EXERCISE INSTRUCTIONS =
1/ In the passage on teaching Ramadan, rewrite the stretch from "Every year I’ve" through "devoted to peace.", putting "Hanukkah" in place of "Chanukah".
2/ In the passage on teaching Ramadan, what did the children paint after learning the phases of the moon?

PASSAGE SHOWN =
────────
Every year I’ve been in a Children’s House classroom I’ve taught my kids about Ramadan. I’ve had at least one kid from a Muslim family in the class each year, but I think even if we didn’t I would explain to my kids what it’s about. We do so many other celebrations in class from Chanukah to Chinese New Year, so I don’t see why talking about Ramadan can’t be another one of those cultural experiences. I’ve had some teachers be wary of Ramadan, but there are ways to teach what the month is about without entirely focusing on the religious aspects and some great Montessori work to go with these methods of learning. Ramadan is about peace after all and is a month devoted to kindness and charity and Montessori is entirely devoted to peace.
Fun kid anecdote: last year one of my kids went home after learning about Ramadan and when his family was having dinner announced he couldn’t eat till sunset because he was celebrating Ramadan, which just warmed my heart.
Last year we did a whole unit on the Moon and Moon cycles since the Islamic calendar is lunar based and Ramadan starts with the new moon and Eid is ushered in when the next new moon is sighted. We borrowed a work from Elementary that was phases of the moon and learnt each one and then painted our own moon cycles which we put up on the wall. Kids would come in each day telling me what moon they had spotted in the sky the night before and it was an awesome astronomy lesson as well as educating them about some parts of Ramadan. There’s a Moon Unit here to get you started.
────────
DATA PROVIDED =
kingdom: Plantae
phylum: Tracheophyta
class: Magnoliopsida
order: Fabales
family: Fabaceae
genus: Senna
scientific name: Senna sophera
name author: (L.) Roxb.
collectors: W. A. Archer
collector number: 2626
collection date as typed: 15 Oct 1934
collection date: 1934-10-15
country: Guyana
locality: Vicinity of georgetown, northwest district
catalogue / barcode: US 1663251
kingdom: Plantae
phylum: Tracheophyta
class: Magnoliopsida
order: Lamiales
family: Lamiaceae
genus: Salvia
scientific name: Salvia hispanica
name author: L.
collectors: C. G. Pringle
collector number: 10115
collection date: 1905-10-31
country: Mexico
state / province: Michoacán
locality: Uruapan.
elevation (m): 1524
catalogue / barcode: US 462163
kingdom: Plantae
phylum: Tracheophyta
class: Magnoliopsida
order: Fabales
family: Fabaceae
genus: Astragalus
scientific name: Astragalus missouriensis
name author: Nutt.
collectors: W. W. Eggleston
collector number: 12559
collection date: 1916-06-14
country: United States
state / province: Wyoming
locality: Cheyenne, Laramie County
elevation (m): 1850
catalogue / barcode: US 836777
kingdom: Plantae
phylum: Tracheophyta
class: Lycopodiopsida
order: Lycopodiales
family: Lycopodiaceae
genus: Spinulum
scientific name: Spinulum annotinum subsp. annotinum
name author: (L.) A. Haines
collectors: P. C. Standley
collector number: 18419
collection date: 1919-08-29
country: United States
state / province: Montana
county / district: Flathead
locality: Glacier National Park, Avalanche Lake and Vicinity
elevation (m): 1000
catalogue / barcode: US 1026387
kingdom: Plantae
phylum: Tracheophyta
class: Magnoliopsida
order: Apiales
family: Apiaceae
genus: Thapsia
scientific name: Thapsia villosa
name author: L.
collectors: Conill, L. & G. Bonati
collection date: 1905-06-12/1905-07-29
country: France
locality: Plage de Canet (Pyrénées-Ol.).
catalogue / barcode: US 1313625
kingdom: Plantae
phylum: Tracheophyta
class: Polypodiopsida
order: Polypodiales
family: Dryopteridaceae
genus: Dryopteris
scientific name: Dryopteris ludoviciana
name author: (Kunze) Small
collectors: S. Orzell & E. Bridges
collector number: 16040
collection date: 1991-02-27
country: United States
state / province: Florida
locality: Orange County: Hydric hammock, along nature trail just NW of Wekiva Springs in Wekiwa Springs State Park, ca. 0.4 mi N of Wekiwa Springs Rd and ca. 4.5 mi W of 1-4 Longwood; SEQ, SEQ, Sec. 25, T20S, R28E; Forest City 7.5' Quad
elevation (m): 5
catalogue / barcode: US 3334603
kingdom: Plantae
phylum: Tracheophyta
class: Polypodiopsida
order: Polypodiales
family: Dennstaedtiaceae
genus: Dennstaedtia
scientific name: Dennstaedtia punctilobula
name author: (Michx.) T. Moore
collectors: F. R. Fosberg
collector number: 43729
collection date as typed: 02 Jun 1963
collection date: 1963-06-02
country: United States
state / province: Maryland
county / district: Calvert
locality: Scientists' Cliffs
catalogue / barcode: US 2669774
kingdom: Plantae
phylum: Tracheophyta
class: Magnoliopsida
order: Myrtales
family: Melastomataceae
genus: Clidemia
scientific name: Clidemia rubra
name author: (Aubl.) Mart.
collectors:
────────
YOUR WRITTEN ANSWERS =
1/
Every year I’ve been in a Children’s House classroom I’ve taught my kids about Ramadan. I’ve had at least one kid from a Muslim family in the class each year, but I think even if we didn’t I would explain to my kids what it’s about. We do so many other celebrations in class from Hanukkah to Chinese New Year, so I don’t see why talking about Ramadan can’t be another one of those cultural experiences. I’ve had some teachers be wary of Ramadan, but there are ways to teach what the month is about without entirely focusing on the religious aspects and some great Montessori work to go with these methods of learning. Ramadan is about peace after all and is a month devoted to kindness and charity and Montessori is entirely devoted to peace.

2/ Their own moon cycles, which were put up on the wall.